Thank you @SenJeffMerkley for introducing the Stop Arctic Drilling Act of 2019. Drilling has no place in America’s Arctic Ocean. #ProtectOurCoast https://t.co/H0cH5zghIF pic.twitter.com/G1sgaNhlT8
— Alaska Wilderness League ❄️ (@alaskawild) May 17, 2019
Not only is spilled oil a threat, the untapped oil and gas reserves in the Arctic Ocean are an enormous source of carbon dioxide. There are an estimated 23.6 billion barrels of recoverable oil in the Arctic Ocean, reserves with the potential to release an estimated 15.8 million metric tons of carbon dioxide into the atmosphere — equal to the emissions from all U.S. transportation for nearly a decade. Drilling in the Arctic Ocean would be a climate disaster.

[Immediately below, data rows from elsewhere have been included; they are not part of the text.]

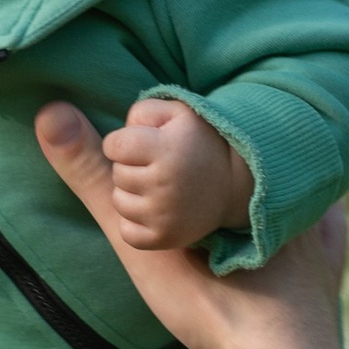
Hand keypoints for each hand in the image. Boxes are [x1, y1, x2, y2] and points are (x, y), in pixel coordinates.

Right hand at [36, 98, 345, 348]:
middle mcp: (289, 186)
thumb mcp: (143, 242)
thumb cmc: (213, 300)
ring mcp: (320, 226)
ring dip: (272, 183)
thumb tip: (49, 112)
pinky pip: (328, 231)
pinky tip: (306, 228)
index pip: (219, 126)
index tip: (180, 127)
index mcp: (249, 170)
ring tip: (250, 185)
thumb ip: (95, 182)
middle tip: (216, 152)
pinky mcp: (332, 263)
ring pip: (292, 187)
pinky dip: (314, 225)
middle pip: (254, 154)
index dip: (195, 125)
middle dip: (237, 149)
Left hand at [100, 98, 251, 254]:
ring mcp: (165, 215)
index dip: (121, 143)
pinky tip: (154, 210)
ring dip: (132, 193)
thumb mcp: (178, 113)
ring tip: (157, 186)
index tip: (139, 145)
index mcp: (167, 149)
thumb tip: (121, 134)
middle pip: (117, 174)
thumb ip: (143, 111)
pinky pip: (127, 232)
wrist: (234, 184)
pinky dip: (135, 223)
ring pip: (119, 202)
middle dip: (130, 167)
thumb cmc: (198, 142)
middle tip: (155, 166)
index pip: (113, 146)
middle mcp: (165, 183)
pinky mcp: (165, 238)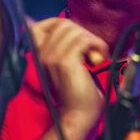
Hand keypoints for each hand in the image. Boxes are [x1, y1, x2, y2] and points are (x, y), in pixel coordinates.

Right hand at [29, 18, 108, 139]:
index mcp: (39, 55)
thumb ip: (66, 47)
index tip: (80, 37)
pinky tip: (99, 58)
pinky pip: (83, 40)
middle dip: (83, 33)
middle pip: (63, 24)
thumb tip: (75, 31)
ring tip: (96, 56)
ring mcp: (51, 57)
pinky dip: (97, 45)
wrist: (79, 115)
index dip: (62, 24)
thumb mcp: (69, 64)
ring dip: (92, 40)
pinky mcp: (65, 61)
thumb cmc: (78, 92)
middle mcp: (42, 54)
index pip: (42, 25)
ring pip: (75, 30)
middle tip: (92, 50)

Ten years ago, we were suffering from the first impacts of the Deepwater Horizon spill. On our current trajectory, ten years from now we could be facing Arctic oil spills and continuing to intensify climate change through our reliance on fossil fuels. Instead we should be working to protect our oceans from the threat of offshore drilling so that ten years from now, in 2030, we will have achieved the goal of protecting at least 30% of our lands and waters across the country.